The entrepreneur Hermann Hauser is currently reviewing UK technology centres to establish how they should be developed in future to boost productive knowledge transfer.
We have to de-risk the development phase for technologies, and the Hauser review – due later this month – will consider what we can learn from other countries like Germany and South Korea to maximise the impact of investment flowing through the Research Councils, Regional Development Agencies and the Technology Strategy Board.
The de-risking imperative informs additional policy areas – not just the spending on research and the investments in infrastructure that I’ve mentioned, but other levers like R&D tax credits, worth almost £3.9 billion to innovative firms since 2000; the stable regulation of emerging sectors like stem cells; using public procurement to drive demand for low-carbon products and services.

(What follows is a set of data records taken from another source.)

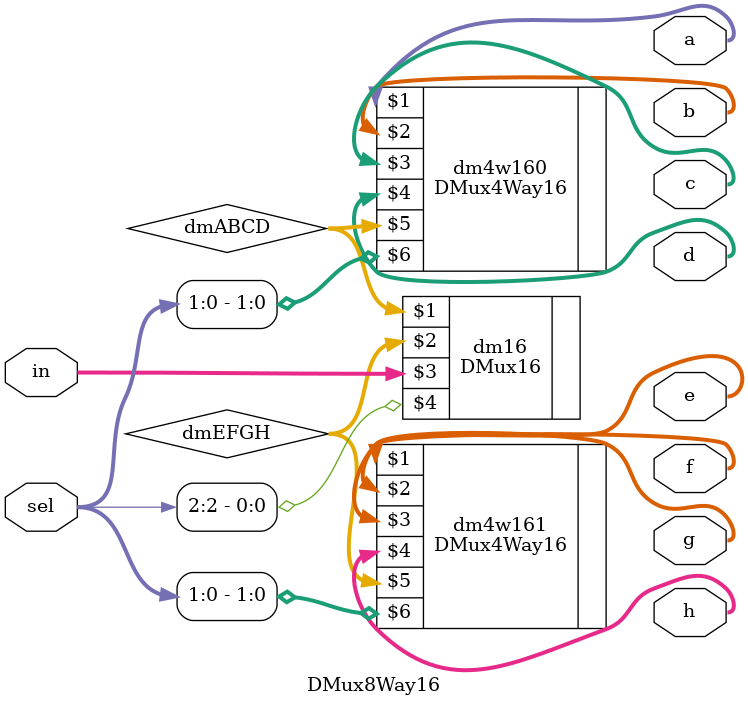
<source format=v>
/* módulo DMux8Way16 */

`ifndef _DMux8Way16_
`define _DMux8Way16_

`include "DMux16.v"
`include "DMux4Way16.v"

module DMux8Way16(a, b, c, d, e, f, g, h, in, sel);
    input [15:0] in;
    input [2:0] sel;
    output [15:0] a, b, c, d, e, f, g, h;
    wire [15:0] dmABCD, dmEFGH;

    DMux16 dm16(dmABCD, dmEFGH, in, sel[2]);
    DMux4Way16 dm4w160(a,b,c,d, dmABCD, sel[1:0]);
    DMux4Way16 dm4w161(e,f,g,h, dmEFGH, sel[1:0]);


    // Descrição de conexões internas do módulo

endmodule

`endif

</source>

So this Labour Government is truly with you – backing you to succeed.
We cannot leave the job of rebalancing the UK economy to market forces. Government has to make strategic choices in support of science – in support of industry.
Far from being a historical footnote, the manufacture and export of high-value products to the rest of the world is central to Labour’s vision for Britain. Financial services is all well and good, but It’s time to get back to making stuff.
Nissan, Mitsubishi, Clipper Wind are investing here because they appreciate what the North East has to offer: the engineering know-how, the geographic advantage.
But in every case, public investment and political will have played their part.
This Government will continue to go all out in attracting business. We’re not going to leave it to the market.
We get that government must be involved on both the supply side and the demand side. We invest in research – but we also recognise that in markets like healthcare and energy, the Government is by far the biggest customer.
The bigger picture is that economic growth is the best antidote to debt.
What we’re trying to do is spin golden thread from our science base: golden thread in the form of leading-edge products, rewarding jobs, further businesses, and tax revenues to reinvest in science.
Where the natural resource here was once coal, it’s going to be wind. Where production was once obvious to all as new ships left slipways along the Tyne, it’ll now be in the form of turbines rotating out at sea – visible from Tynemouth. Through plastic electronics, it will be in the form of intelligent bandages that measure oxygen levels in a patient’s wound and food containers that flash an alert when their contents are about to go mouldy.
As millions of ultra-low carbon cars join the world’s roads over the next 20 years, the whole point is to produce them in the UK and the high-value components that go into them.
It’s not enough for the UK to achieve its own transition to a low-carbon economy. This a global challenge for science and industry, and we’ve got to come up with the solutions here. We’ve got to make the stuff here.
If we own the future, we get to build the future. And that means jobs.
With the commitment from government to invest in the high-growth sectors where we can win, this region can prosper – but it now needs North East businesses to go for growth.
That’s all I want to say at this point. Let’s move on to your questions and comments, but not without me first thanking the Centre for Life for hosting, One North East for arranging, and all of you for coming along to listen.